GIVEN PROBLEM:
In the Monterrey travel post, repeat everything from "The overly ambitious" down to "this delicious assortment!", swapping "waiter" for "server".

PAGE EXTRACT:
Monthly Archives: April 2010

Grutas de Garcia – Monterrey

While in Monterrey last week, we were looking for something to do and the two attractions that always came up, were the Cola de Caballo waterfall and the Grutas de Garcia. Both were approximately 50 minutes from Monterrey and so a decision had to be made.

The waterfall, while I am sure it is beautiful, is just that: a waterfall. And the caves, according to one former Reynosa resident and fellow Yuca (who, as it turns out, has never actually BEEN to the Grutas de Garcia!) were just caves! He said “If you’ve been to LolTun or Calcehtok, why bother with another set of caves?” Nevertheless, to the caves we went with our trusty cabbie, Miguel Angel.

The drive is not particularly inspiring; the roadside is dusty, rocky and there are myriad constructions both finished and ongoing, and none of it is aesthetically pleasing. There was not one spot where I thought, oh, this is a nice place to stop. Dusty, hot, dry and gray.

Finally we arrived at the town of Garcia, where the road narrows with trees overhanging, making it a welcome green oasis after all that boredom. Just beyond the town itself, are the caves.

A ride up a Swiss-made gondola takes you to the entrance and from there it is a cool 18 degree (Celsius) 45 minute tour in the most spectacular setting you can imagine. The photos speak for themselves.

Highly recommended!

Pacifica – Monterrey

Fantastic seafood! The first photo: pozole rojo but not pork, lobster! The second photo, a selection of Baja style tacos, all featuring seafood of course, the most interesting a sope with chorizo made of shrimp and a taco of pescado al pastor, which tasted a lot like tikin xic and was served on a red corn tortilla.

The overly ambitious Critic ordered ‘1 of each’ from that section of the menu, but this would have been 9 tacos and the waiter, somewhat alarmed, advised paring it down a little. The Critic heeded his advice and still was unable to completely finish all of this delicious assortment!

This restaurant was recommended as an alternative to the well-known, and apparently tradition, seafood institution known as Los Arcos, which according to some locals in the know, was becoming a bit dubious since some of their clientele included people possibly involved in northern Mexicos burgeoning drug trade. It is within walking distance from the Novotel Valle in San Pedro and located under large palapa roofs behind the Sirloin Stockade, a place you wouldn’t want to spend money or time in, based on the Merida version anyway.

The room was packed, there was a smoking section (gasp!) and an outdoor deck lounge scene complete with thumping electronic music by a D.J.

MATERIAL PROVIDED:

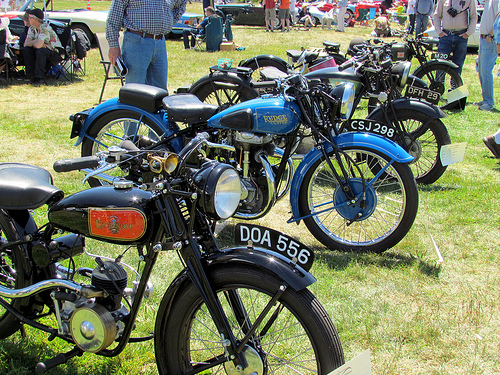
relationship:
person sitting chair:
[13, 5, 67, 85] [33, 15, 79, 84]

WRITTEN RESPONSE:
The overly ambitious Critic ordered ‘1 of each’ from that section of the menu, but this would have been 9 tacos and the server, somewhat alarmed, advised paring it down a little. The Critic heeded his advice and still was unable to completely finish all of this delicious assortment!